Other stories contain other tales of mismatch: unrequited or excessive love or desire, for instance, in Mónica Paz’s “La catadora” (“The Taster”) or Raúl Gatica’s “Al revés” (“Upside Down”). Heinz Avendaño’s “Donde hay cenizas, fuego queda” (“Where There is Ash, Fire Remains”) features a lover who literally ingests his beloved, as though to thereby eliminate the drastic distance that has come between them. Two tales revolve around surprises thrown up by gender ambiguity or transsexuality: in Avendaño’s “Alejandra e Ignacio” (“Alejandro and Ignacio”), a dinner date brings a twist to the friendship between old schoolmates; in Rosas Rojas’s “Mujeres” (“Women”), a couple fight when a secret is revealed. Indeed, consistently these stories of disparity and difference (too much or too little, or both) revolve around secrets of some kind. The collection is permeated with a vague sense of uncertainty and unsettlement, with an ever-present feeling of potential transformation or dislocation. What becomes important is how people react to and live with such uncertainty, how they become open to difference or try to pretend it doesn’t exist.

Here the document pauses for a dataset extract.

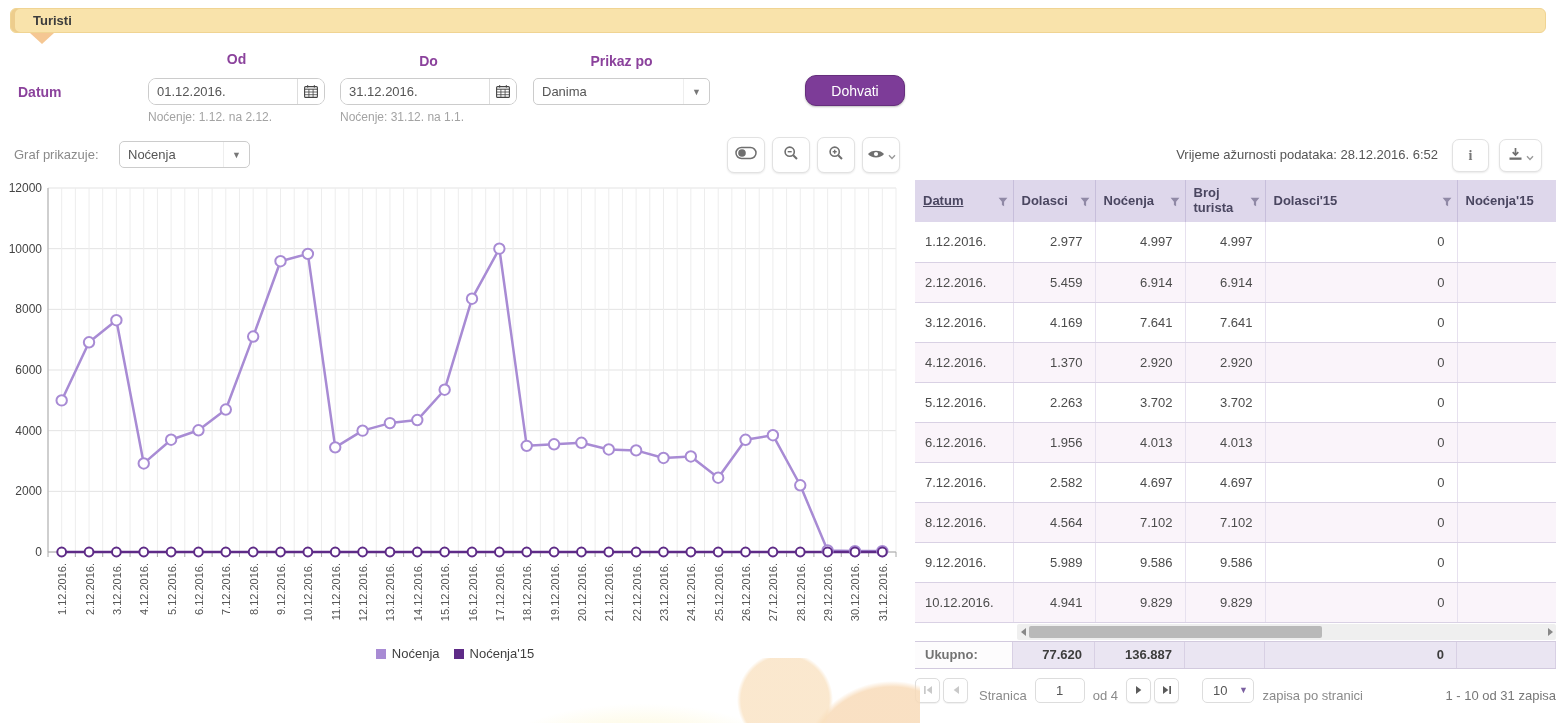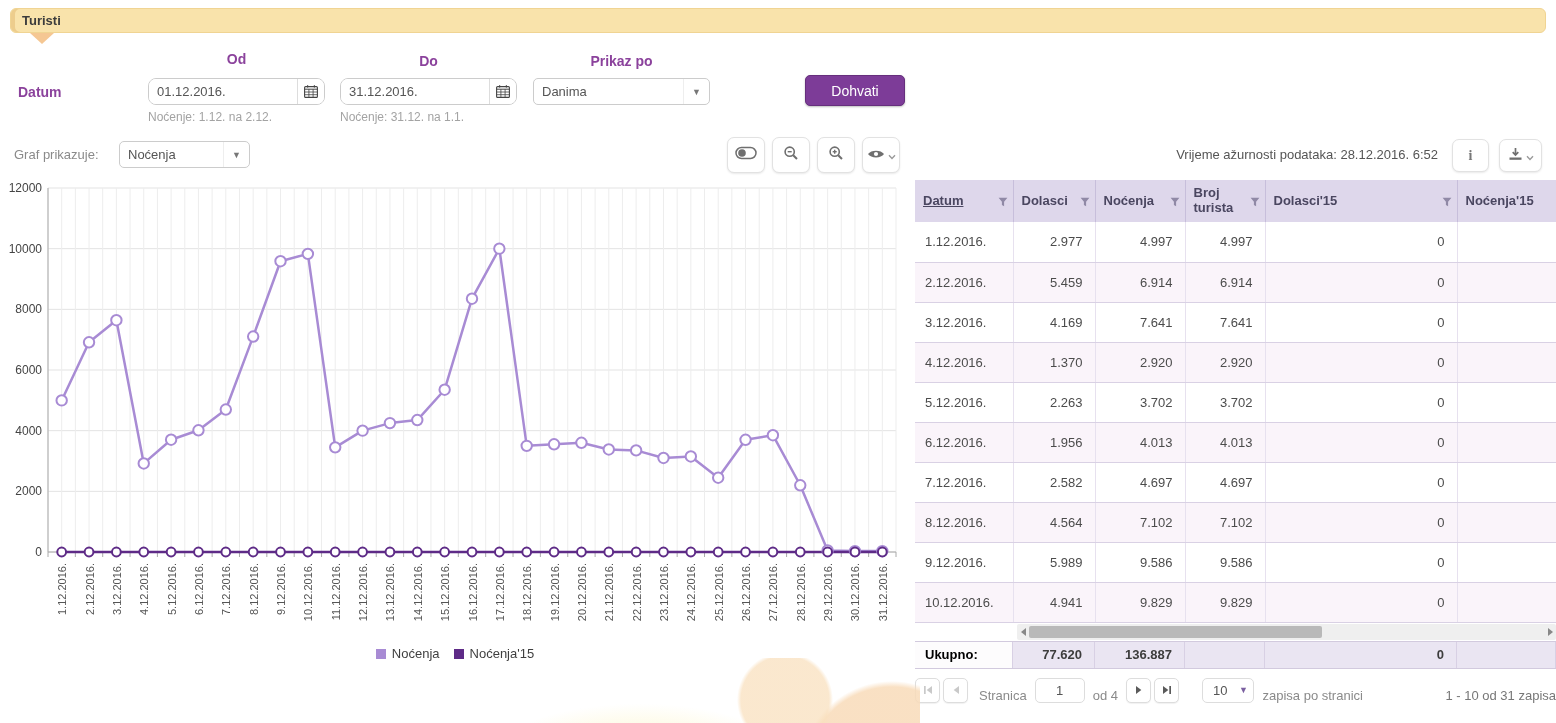"Turisti" .tab-bar { padding-left: 11px -> 22px }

There is nothing wrong with a little uncertainty. Indeed, many of the contributions to this collection encourage the notion that any event can and should have a multiplicity of perspectives and interpretations. One of my favourite stories is also perhaps the darkest: Dafne Blanco’s “Juicio sumario” (“Summary Trial”) revolves around two deaths. A mother has died, and her demise brings her now grown-up children together–but also sets them apart–as they are prompted to think back to their father’s death from suicide, some eighteen years previously. He had killed himself in peculiarly unnecessary (“corny” [80]) and spectacular fashion: hanging in his bathrobe from the chandelier in the library. He had left a note, “peeking out of his pocket,” not fully contained by his clothing, but by contrast this was too little: it said “Yes, I did it,” without explaining what “it” may have been (77). Each child therefore imagines his or her own take on the mystery, the source of their father’s guilt, none of which quite matches. And though ultimately we seem to be given the “right” answer, this is not to say that the others are wrong, because each is an insight to some aspect of the patriarch’s character. Their excessiveness is somehow appropriate, though even so they are all somehow insufficient, for we can never know exactly what someone else feels or thinks. The best we can manage is one attempt after another to interpret and understand, in as many languages as we can.

In sum, this is a fine and well-written (and well-translated) collection of stories. It is varied and inclusive enough to satisfy different moods or allow diverse approaches to similar themes and preoccupations. But it is short enough to leave us wanting more.

2 thoughts on “Zapatos en las piedras

  1. I hope you realize that “Agua de Calcetín” is a slang expression for weak insipid coffee. The same expression is also frequently heard in French (“jus de chaussette”).

  2. Hi, George. Yes, indeed, as I thought I’d made clear, with my reference to the “watered-down coffee that gives the story its title.”

    What’s perhaps confusing is that, as I note, “rather than complaining, the narrator praises the variety and unpredictability that results: it ‘tastes a little different every day, it is always so flavourful; what is your secret?’ (29).”

    Anyhow, I was interested in the notion of “watering down” as an instance of the paradox of something being both too much and too little at the same time. Which can lead perhaps to insipidness, as you suggest, but also perhaps to variety and unpredictability, as the story’s narrator tells us.